==== RECORDS ====

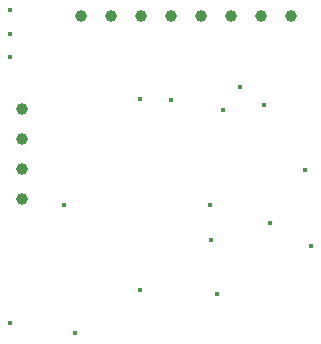
<source format=gbr>
%TF.GenerationSoftware,KiCad,Pcbnew,(5.1.6)-1*%
%TF.CreationDate,2021-09-30T15:23:19+02:00*%
%TF.ProjectId,Board,426f6172-642e-46b6-9963-61645f706362,rev?*%
%TF.SameCoordinates,PX367e320PY64168f0*%
%TF.FileFunction,Plated,1,2,PTH,Drill*%
%TF.FilePolarity,Positive*%
%FSLAX46Y46*%
G04 Gerber Fmt 4.6, Leading zero omitted, Abs format (unit mm)*
G04 Created by KiCad (PCBNEW (5.1.6)-1) date 2021-09-30 15:23:19*
%MOMM*%
%LPD*%
G01*
G04 APERTURE LIST*
%TA.AperFunction,ViaDrill*%
%ADD10C,0.400000*%
%TD*%
%TA.AperFunction,ComponentDrill*%
%ADD11C,1.000000*%
%TD*%
G04 APERTURE END LIST*
D10*
X2500000Y28000000D03*
X2500000Y26000000D03*
X2500000Y24000000D03*
X2500000Y1500000D03*
X7030331Y11530331D03*
X8000000Y625000D03*
X13500000Y20500000D03*
X13500000Y4300002D03*
X16150000Y20375000D03*
X19468852Y11468852D03*
X19500000Y8500000D03*
X20000000Y4000000D03*
X20500000Y19500000D03*
X22000000Y21500000D03*
X24000000Y20000000D03*
X24500000Y10000000D03*
X27500000Y14500000D03*
X28000000Y8000000D03*
D11*
%TO.C,J2*%
X3500000Y19620000D03*
X3500000Y17080000D03*
X3500000Y14540000D03*
X3500000Y12000000D03*
%TO.C,J1*%
X8500000Y27500000D03*
X11040000Y27500000D03*
X13580000Y27500000D03*
X16120000Y27500000D03*
X18660000Y27500000D03*
X21200000Y27500000D03*
X23740000Y27500000D03*
X26280000Y27500000D03*
M02*

</source>
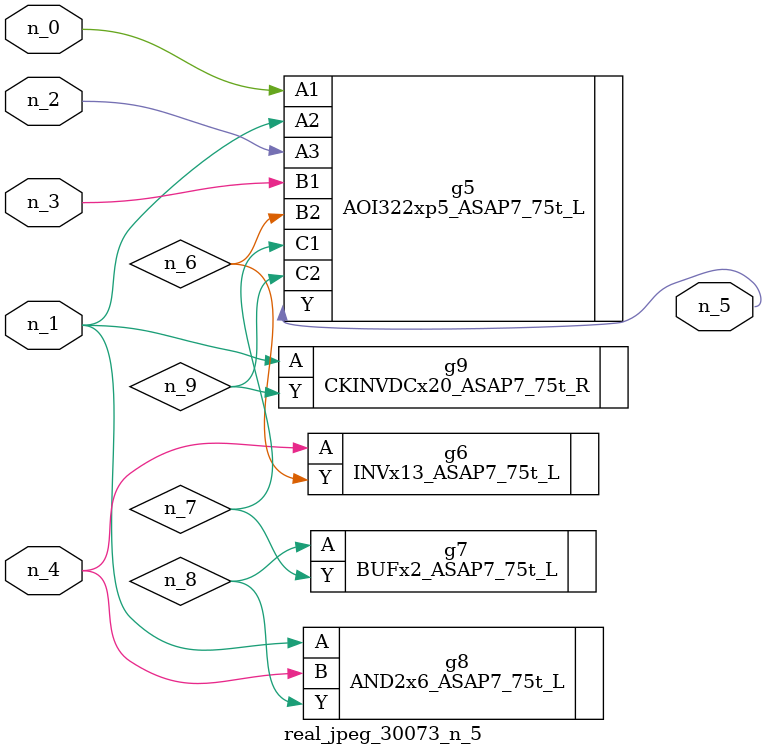
<source format=v>
module real_jpeg_30073_n_5 (n_4, n_0, n_1, n_2, n_3, n_5);

input n_4;
input n_0;
input n_1;
input n_2;
input n_3;

output n_5;

wire n_8;
wire n_6;
wire n_7;
wire n_9;

AOI322xp5_ASAP7_75t_L g5 ( 
.A1(n_0),
.A2(n_1),
.A3(n_2),
.B1(n_3),
.B2(n_6),
.C1(n_7),
.C2(n_9),
.Y(n_5)
);

AND2x6_ASAP7_75t_L g8 ( 
.A(n_1),
.B(n_4),
.Y(n_8)
);

CKINVDCx20_ASAP7_75t_R g9 ( 
.A(n_1),
.Y(n_9)
);

INVx13_ASAP7_75t_L g6 ( 
.A(n_4),
.Y(n_6)
);

BUFx2_ASAP7_75t_L g7 ( 
.A(n_8),
.Y(n_7)
);


endmodule
</source>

====

> [ACTIVITY]: From the entries above, copy each line that holds "LIST".

> [OUTPUT OF THE EXERCISE]:
G04 APERTURE LIST*
G04 APERTURE END LIST*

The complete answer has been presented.